__Task__:
Pull out every line of the data below that contains the string "Việt", matching its case exactly.

Collected data
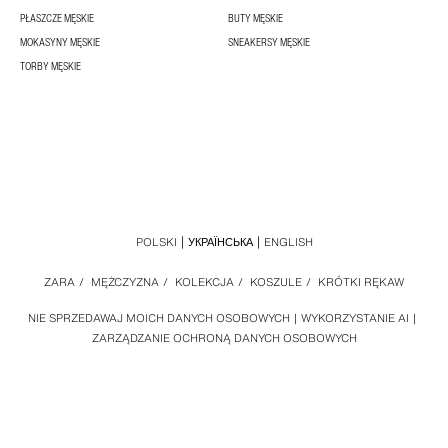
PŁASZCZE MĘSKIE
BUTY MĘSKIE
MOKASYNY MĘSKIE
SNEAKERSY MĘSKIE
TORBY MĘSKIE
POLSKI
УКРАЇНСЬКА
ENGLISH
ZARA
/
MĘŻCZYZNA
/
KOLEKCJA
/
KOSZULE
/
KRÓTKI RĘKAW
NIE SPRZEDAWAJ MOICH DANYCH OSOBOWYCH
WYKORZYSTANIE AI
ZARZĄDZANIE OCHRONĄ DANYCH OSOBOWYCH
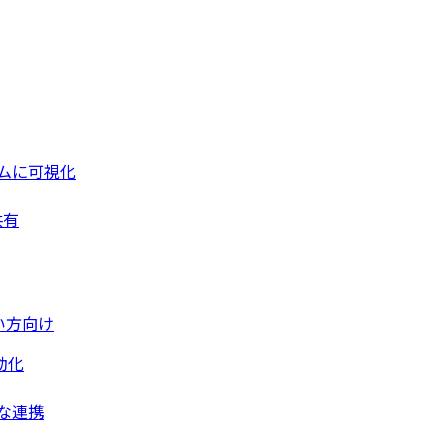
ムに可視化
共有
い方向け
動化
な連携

==

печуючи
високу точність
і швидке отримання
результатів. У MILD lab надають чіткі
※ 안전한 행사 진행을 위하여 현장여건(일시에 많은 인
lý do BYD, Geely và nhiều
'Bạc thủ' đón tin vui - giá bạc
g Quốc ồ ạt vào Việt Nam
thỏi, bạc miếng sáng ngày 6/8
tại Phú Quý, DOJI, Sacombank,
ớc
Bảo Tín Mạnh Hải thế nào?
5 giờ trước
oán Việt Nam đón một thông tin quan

__Exercise solution__:
g Quốc ồ ạt vào Việt Nam
oán Việt Nam đón một thông tin quan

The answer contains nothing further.